Если бы она промедлила в нерешительности чуть дольше или если бы не колебалась вовсе, кое-что могло бы пойти по-другому, а кое-что могло бы и совсем не случиться. Если бы она вошла сразу, Линделл не увидела бы ее перед дверью. Если бы она прождала чуть дольше, Линделл повстречалась бы с ней прежде, чем она вошла в магазин, в таком случае Анна не попала бы на назначенную встречу с мистером Феликсом и могла бы – только могла бы! – сама ответить на письмо Нелли Коллинз.
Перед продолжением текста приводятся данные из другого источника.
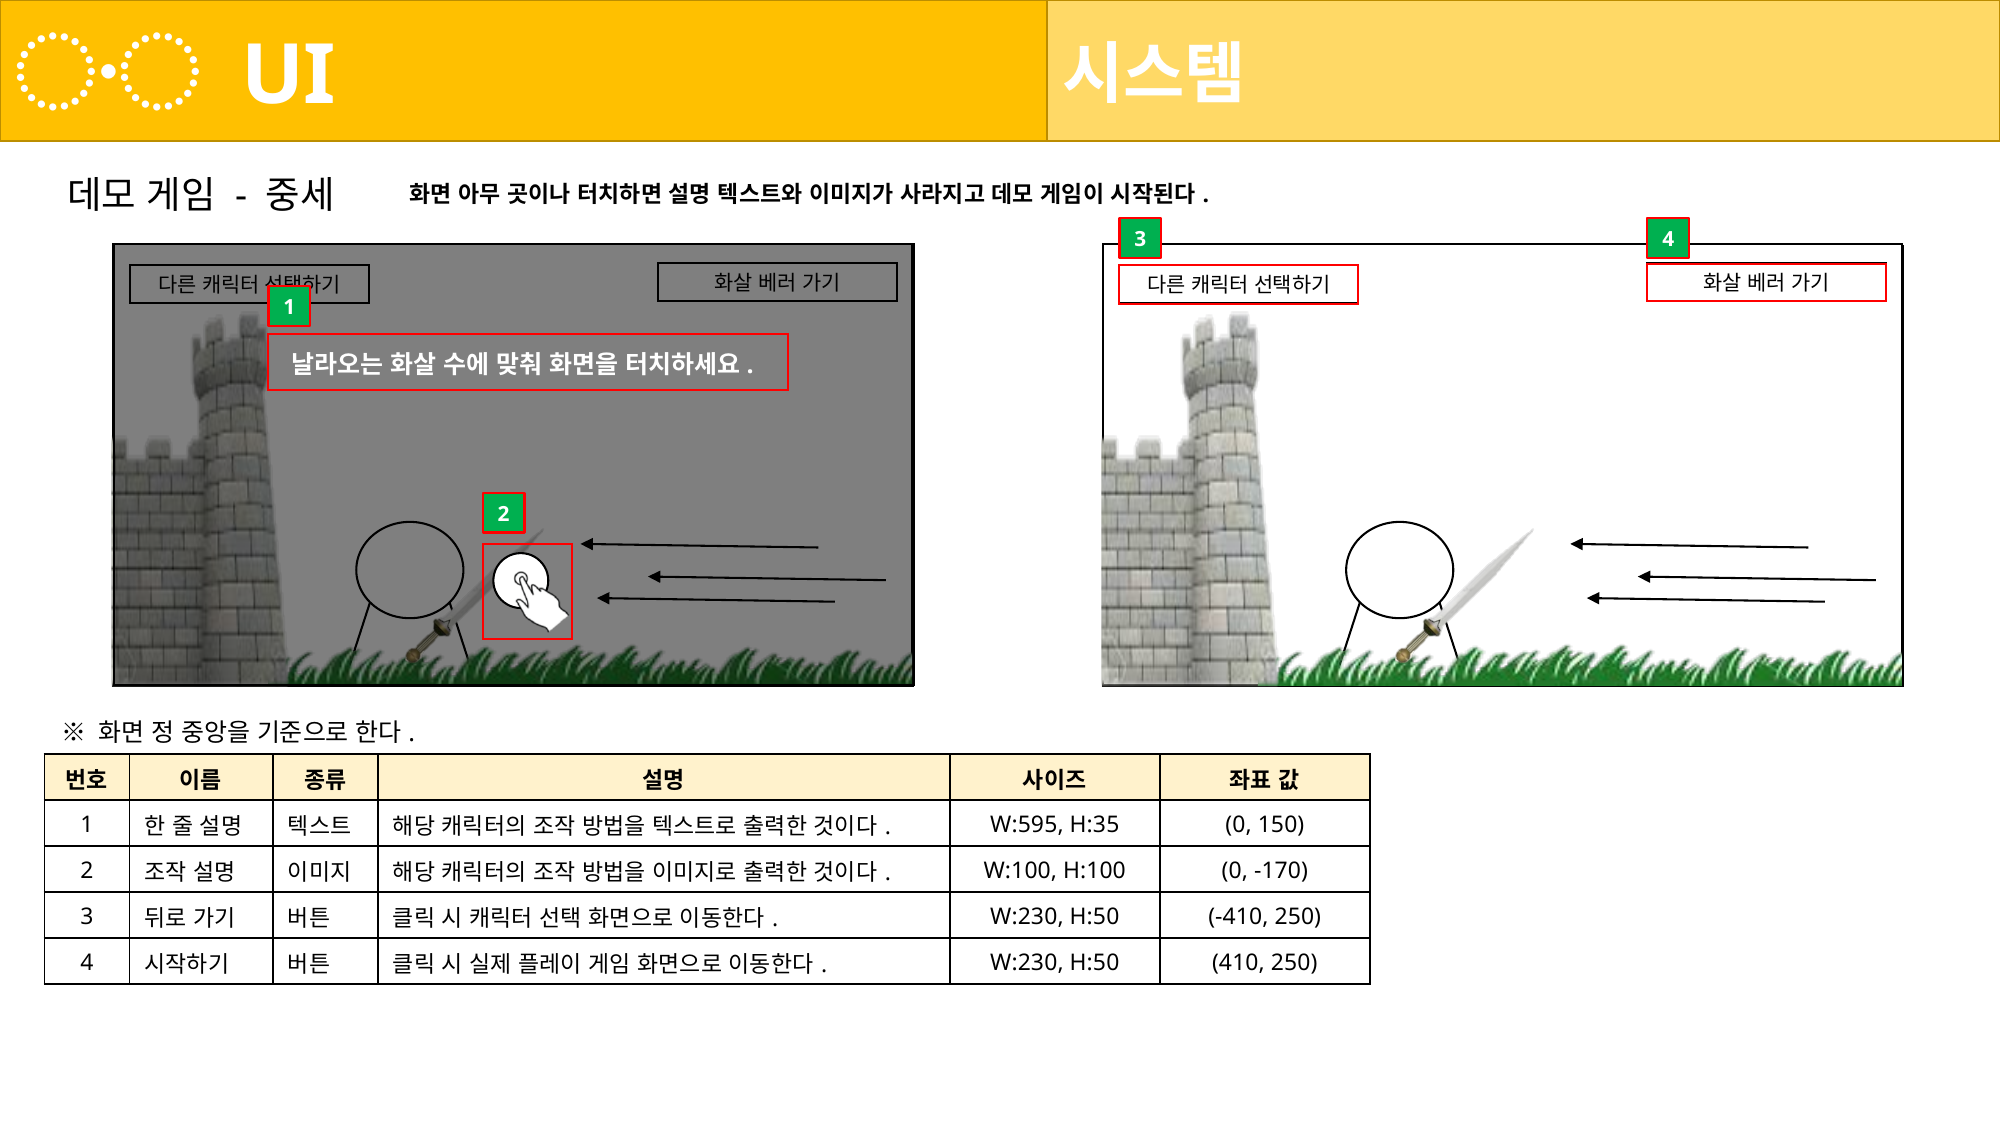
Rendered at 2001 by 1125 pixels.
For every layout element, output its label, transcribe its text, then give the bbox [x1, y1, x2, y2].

table_cell 버튼 [274, 893, 377, 937]
table_cell 텍스트 [274, 801, 377, 845]
table_cell 뒤로 가기 [130, 893, 272, 937]
text_box 화면 아무 곳이나 터치하면 설명 텍스트와 이미지가 사라지고 데모 게임이 시작된다. [394, 171, 1225, 215]
table_cell 한 줄 설명 [130, 801, 272, 845]
text_box 시스템 [1046, 0, 2000, 142]
table_header 사이즈 [951, 755, 1159, 799]
table_cell W:100, H:100 [951, 847, 1159, 891]
text_box 데모 게임 - 중세 [52, 163, 350, 224]
table_cell W:230, H:50 [951, 939, 1159, 983]
table_cell 클릭 시 캐릭터 선택 화면으로 이동한다. [379, 893, 949, 937]
table_cell 2 [45, 847, 129, 891]
table_cell 1 [45, 801, 129, 845]
table_cell W:595, H:35 [951, 801, 1159, 845]
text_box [1101, 244, 1903, 687]
table_cell 조작 설명 [130, 847, 272, 891]
table_cell (0, 150) [1161, 801, 1369, 845]
table_cell 버튼 [274, 939, 377, 983]
table_cell 시작하기 [130, 939, 272, 983]
table_cell (410, 250) [1161, 939, 1369, 983]
table_header 번호 [45, 755, 129, 799]
table_cell (-410, 250) [1161, 893, 1369, 937]
table_header 종류 [274, 755, 377, 799]
text_box 4 [1647, 218, 1689, 244]
table_cell 해당 캐릭터의 조작 방법을 이미지로 출력한 것이다. [379, 847, 949, 891]
text_box 3 [1119, 218, 1161, 244]
table_cell (0, -170) [1161, 847, 1369, 891]
table_header 설명 [379, 755, 949, 799]
table_cell 3 [45, 893, 129, 937]
table_cell 클릭 시 실제 플레이 게임 화면으로 이동한다. [379, 939, 949, 983]
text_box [111, 244, 913, 687]
table_header 좌표 값 [1161, 755, 1369, 799]
text_box ※ 화면 정 중앙을 기준으로 한다. [47, 708, 430, 754]
picture [510, 569, 571, 635]
table_cell 해당 캐릭터의 조작 방법을 텍스트로 출력한 것이다. [379, 801, 949, 845]
table_cell 4 [45, 939, 129, 983]
text_box 〮 UI [0, 0, 1046, 142]
table_cell 이미지 [274, 847, 377, 891]
table_cell W:230, H:50 [951, 893, 1159, 937]
table_header 이름 [130, 755, 272, 799]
Лин же, на другой стороне улицы, вздрогнув от неожиданности, на миг остановилась, но не успела убедиться, что в магазин входит именно Анна. Происшествие это не имело бы значения, но девушка подозревала, что Анна ее заметила, потому что верхняя половинка двери между двумя окнами была зеркальной. Вопрос состоял в том, что именно увидела Анна, прежде чем толкнула дверь и вошла. Если это была Анна, которая видела, как Лин на нее смотрит, то она подумает… что же она подумает? Что Лин не станет переходить дорогу, чтобы перекинуться с ней словом? Что у Лин есть какая-то причина ее избегать? Было бы совершенно ужасно, если бы ей пришло в голову что-то подобное. Такого не должно случиться. Такого не будет, если Лин сможет этому помешать.
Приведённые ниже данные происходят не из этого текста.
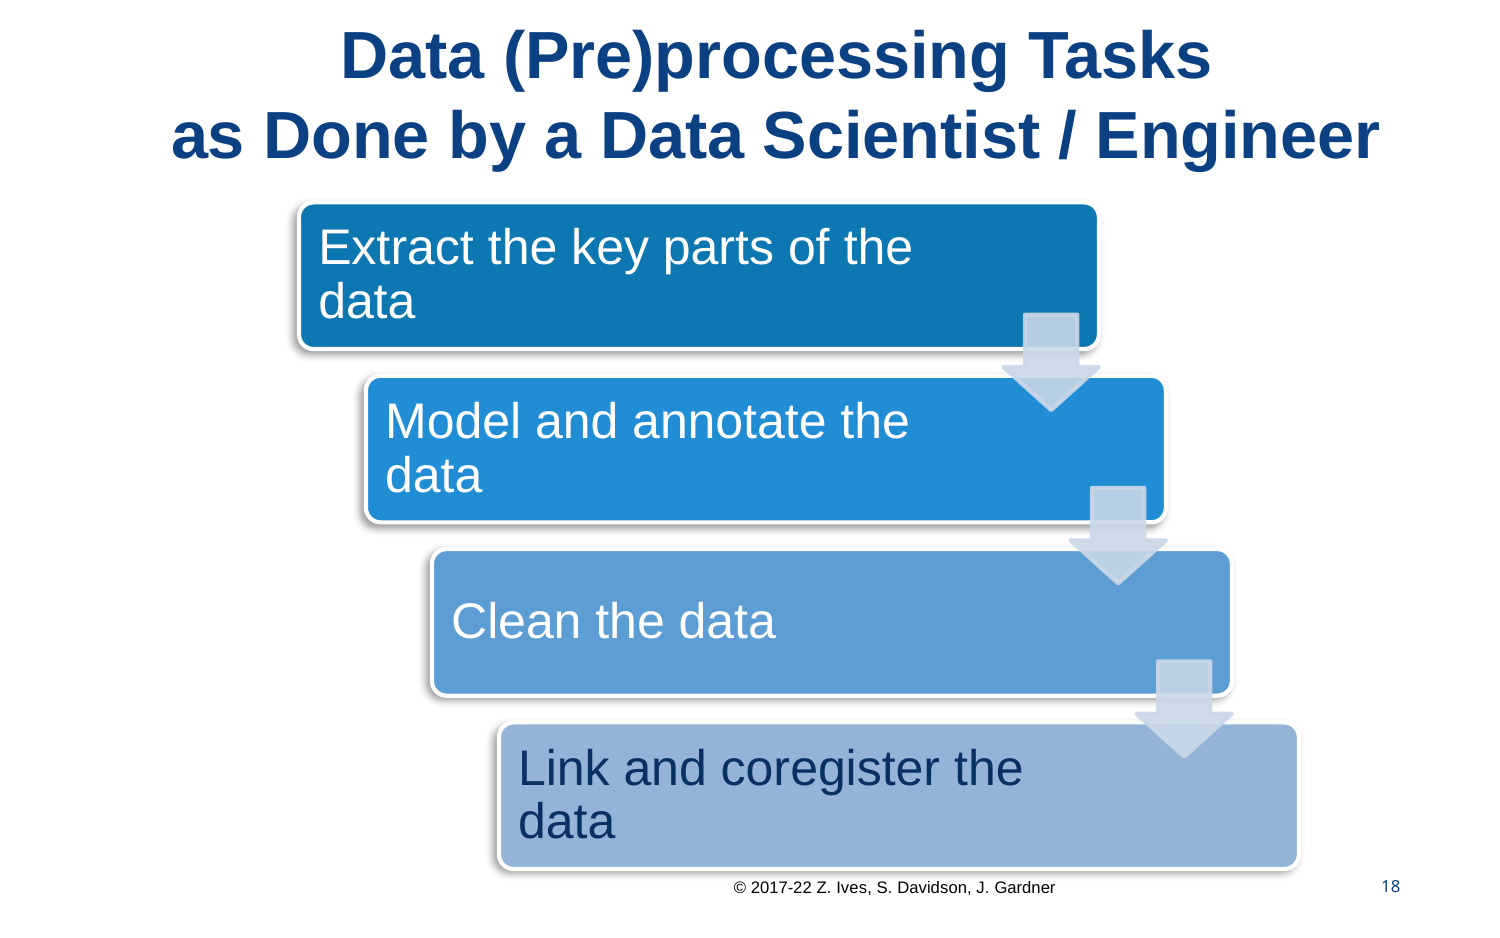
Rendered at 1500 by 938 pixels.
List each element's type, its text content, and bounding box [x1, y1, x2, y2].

slide_number 18 [1347, 862, 1416, 913]
title Data (Pre)processing Tasks as Done by a Data Scientist / Engineer [138, 21, 1416, 164]
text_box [298, 202, 1300, 870]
Ей пришлось прождать, пока пройдет бесконечный, как ей показалось, поток машин. К тому моменту как ей удалось пересечь улицу, храбрости у нее поубавилось, но еще немного оставалось. Она еще не была уверена, что видела именно Анну, но намеревалась убедиться. Она видела, как меховое пальто с выглядывавшим из-под него чем-то голубым, скрылось за дверью парикмахерского салона. Если меховое пальто и голубое платье по ту сторону зеркальной двери, не займет и секунды выяснить, надеты ли они на Анне.
Она вошла в маленький холл и увидела двух женщин, стоящих у прилавка, и пышногрудую продавщицу, достающую что-то с верхней полки. Ни одна из двух покупательниц не была Анной Джослин, но ни одна из них не была также одета в шубу, а Линделл совершенно определенно видела, как кто-то в меховом пальто вошел в зеркальную дверь.